Data provided:

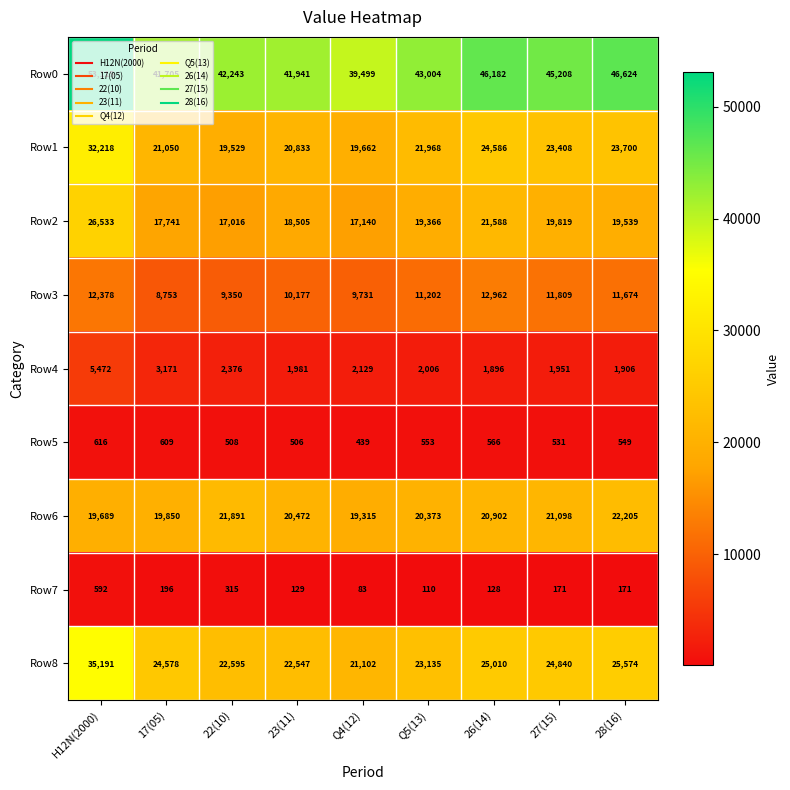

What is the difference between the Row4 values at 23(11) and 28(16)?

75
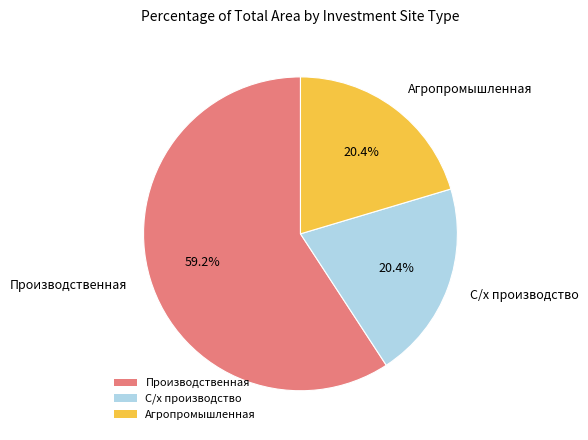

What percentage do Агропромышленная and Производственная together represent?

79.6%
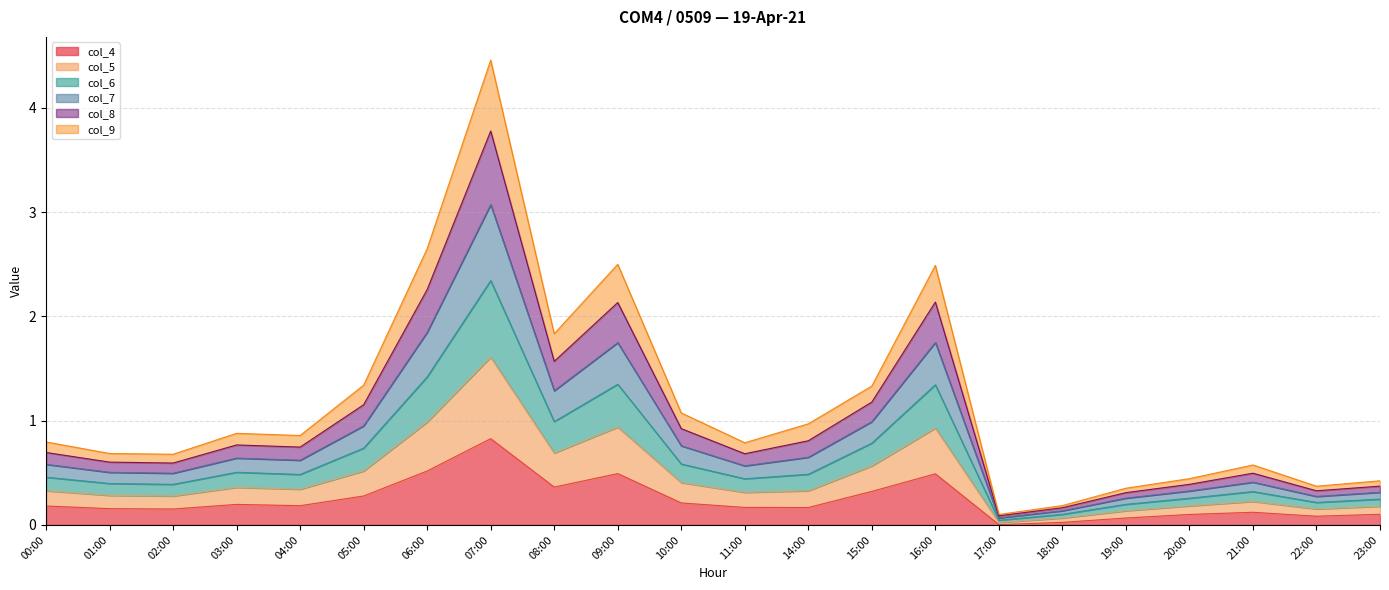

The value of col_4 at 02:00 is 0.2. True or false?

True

--

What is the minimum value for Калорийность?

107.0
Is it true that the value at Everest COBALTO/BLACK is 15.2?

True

--

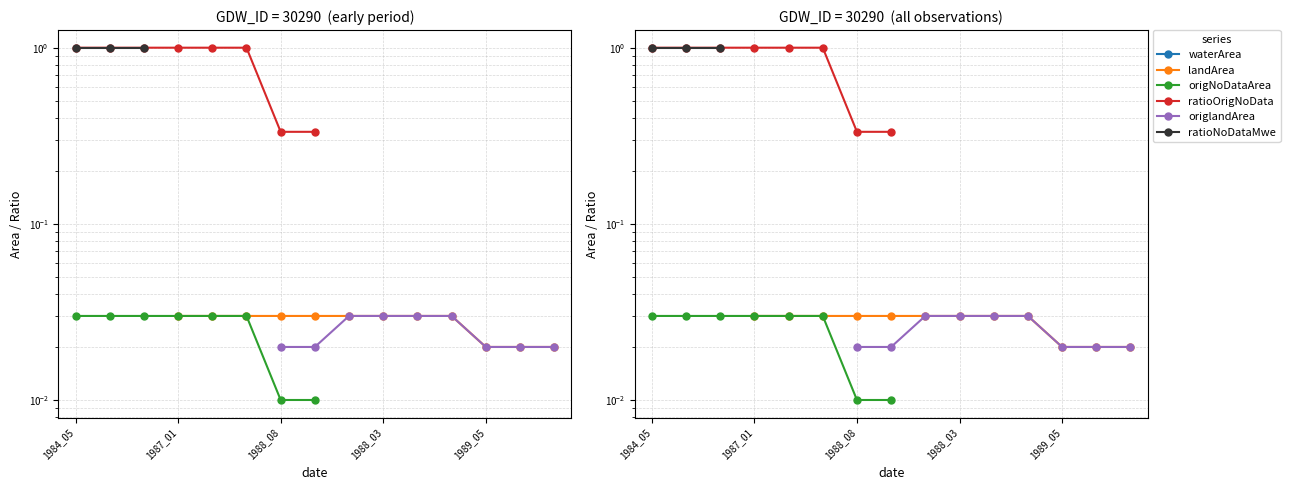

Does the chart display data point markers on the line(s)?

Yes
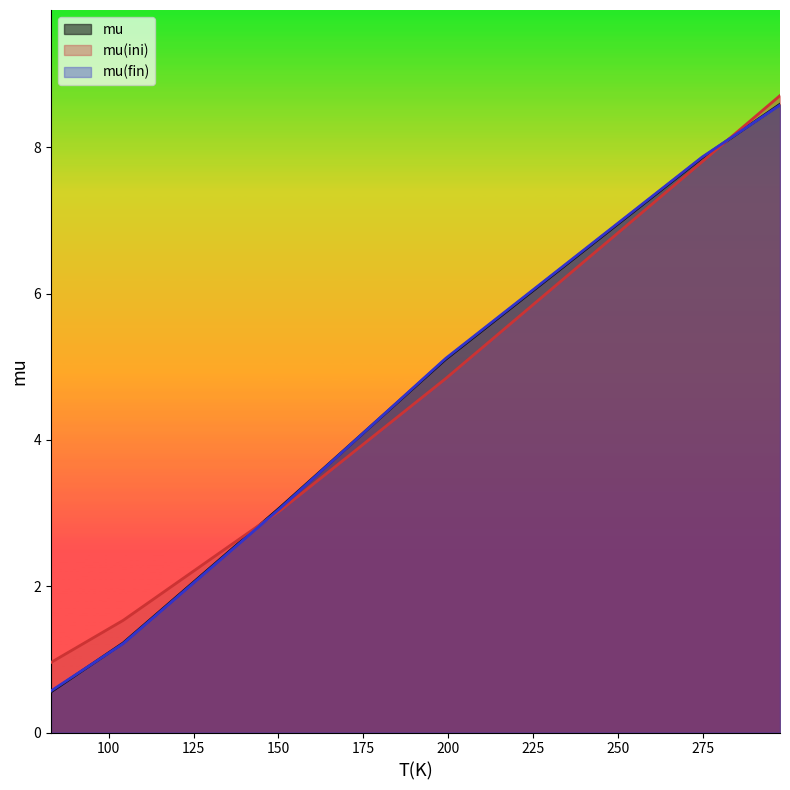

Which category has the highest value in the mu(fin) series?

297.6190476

Task directions: Copy the lines from the one containing "What is the minimum value for Калорийность?" through the one containing "Is it true that", both included, and give nothing else.

Reply:
What is the minimum value for Калорийность?

107.0
Is it true that the value at Everest COBALTO/BLACK is 15.2?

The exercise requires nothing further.